======== Selected passage

This shape has a name in Dr. Ben-Meir's decentralization literature: delegation, where decision-making and day-to-day responsibility shift to communities and their organizations while the government keeps a hand in setting standards and providing funds. It's different from privatization, which hands services to private enterprise outright — a route Morocco's own regionalization program has notably not taken. A procurement rule connecting cooperatives to schools and hospitals would simply be that same logic aimed at a much smaller target.
Yet, Morocco’s school canteen system, the one feeding children in the same villages these cooperatives farm, runs on a centralized tendering process favoring large intermediary companies and high-volume farms. Researchers have found this means Morocco often imports lower-value ingredients for its own schools while small, diversified local farms get passed over entirely. The capacity to feed these children locally exists. It’s that no procurement rule routes the money there.
But there is movement on this. A pilot project is already working to shift school food sourcing toward local, agroecological farms. There’s an international model where Brazil’s home-grown school feeding law requires a minimum share of procurement to come from family farmers, with prices set fairly in advance and no competitive bidding required for that portion. It’s the kind of mechanism that could be plugged into Morocco’s existing cooperative structure without new government spending, just a redirection of purchasing that’s already happening.

================
======== Given information

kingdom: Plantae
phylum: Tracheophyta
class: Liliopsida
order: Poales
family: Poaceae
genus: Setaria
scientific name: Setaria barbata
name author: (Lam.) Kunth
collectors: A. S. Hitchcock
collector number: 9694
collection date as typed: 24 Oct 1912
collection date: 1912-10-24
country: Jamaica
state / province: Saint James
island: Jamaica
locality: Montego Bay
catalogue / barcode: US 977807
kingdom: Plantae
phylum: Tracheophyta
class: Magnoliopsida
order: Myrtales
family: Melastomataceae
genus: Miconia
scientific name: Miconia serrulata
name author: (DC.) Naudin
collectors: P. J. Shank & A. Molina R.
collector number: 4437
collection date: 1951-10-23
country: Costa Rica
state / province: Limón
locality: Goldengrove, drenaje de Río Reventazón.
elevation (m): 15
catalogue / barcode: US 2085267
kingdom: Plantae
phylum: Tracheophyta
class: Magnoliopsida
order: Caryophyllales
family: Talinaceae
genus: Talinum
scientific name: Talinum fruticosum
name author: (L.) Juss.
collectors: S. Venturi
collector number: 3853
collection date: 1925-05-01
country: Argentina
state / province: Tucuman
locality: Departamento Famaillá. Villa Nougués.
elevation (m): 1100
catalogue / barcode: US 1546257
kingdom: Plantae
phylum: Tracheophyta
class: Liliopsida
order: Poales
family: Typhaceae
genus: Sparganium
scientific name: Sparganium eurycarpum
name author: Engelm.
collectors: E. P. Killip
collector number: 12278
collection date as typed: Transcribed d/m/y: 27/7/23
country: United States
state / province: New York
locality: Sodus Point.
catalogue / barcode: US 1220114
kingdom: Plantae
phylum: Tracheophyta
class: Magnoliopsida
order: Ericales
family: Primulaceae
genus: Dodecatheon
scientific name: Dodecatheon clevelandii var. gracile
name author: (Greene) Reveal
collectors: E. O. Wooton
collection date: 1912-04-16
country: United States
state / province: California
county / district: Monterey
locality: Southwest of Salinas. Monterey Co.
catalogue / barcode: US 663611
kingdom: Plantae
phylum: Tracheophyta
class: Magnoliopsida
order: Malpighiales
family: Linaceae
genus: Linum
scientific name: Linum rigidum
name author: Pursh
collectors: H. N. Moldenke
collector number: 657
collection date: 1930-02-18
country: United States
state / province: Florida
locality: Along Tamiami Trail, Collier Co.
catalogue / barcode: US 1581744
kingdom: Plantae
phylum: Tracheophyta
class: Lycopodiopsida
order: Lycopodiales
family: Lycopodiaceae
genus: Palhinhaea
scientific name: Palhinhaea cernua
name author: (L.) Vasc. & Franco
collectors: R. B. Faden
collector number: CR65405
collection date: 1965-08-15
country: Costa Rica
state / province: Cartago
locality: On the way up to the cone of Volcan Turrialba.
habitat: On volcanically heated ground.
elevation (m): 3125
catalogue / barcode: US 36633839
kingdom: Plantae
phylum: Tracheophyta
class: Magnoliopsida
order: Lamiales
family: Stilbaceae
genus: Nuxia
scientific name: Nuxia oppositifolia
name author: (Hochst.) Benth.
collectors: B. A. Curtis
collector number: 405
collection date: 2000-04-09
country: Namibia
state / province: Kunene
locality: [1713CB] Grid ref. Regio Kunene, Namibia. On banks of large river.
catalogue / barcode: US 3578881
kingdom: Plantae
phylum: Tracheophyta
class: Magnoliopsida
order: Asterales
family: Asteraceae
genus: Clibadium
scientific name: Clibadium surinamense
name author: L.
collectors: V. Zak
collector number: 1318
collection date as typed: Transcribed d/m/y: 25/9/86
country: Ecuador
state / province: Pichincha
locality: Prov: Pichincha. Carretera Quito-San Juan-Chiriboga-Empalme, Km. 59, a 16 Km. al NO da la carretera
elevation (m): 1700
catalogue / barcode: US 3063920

================

• **Exercise requirements**
- A) In the passage on school food sourcing in Morocco, what features of Brazil's home-grown school feeding law are listed?
- B) According to the passage on school food sourcing in Morocco, what kind of process does Morocco's school canteen system run on?

• **Answers**
- A)
- A minimum share of procurement must come from family farmers.
- Prices are set fairly in advance.
- No competitive bidding is required for that portion.

- B) A centralized tendering process that favors large intermediary companies and high-volume farms.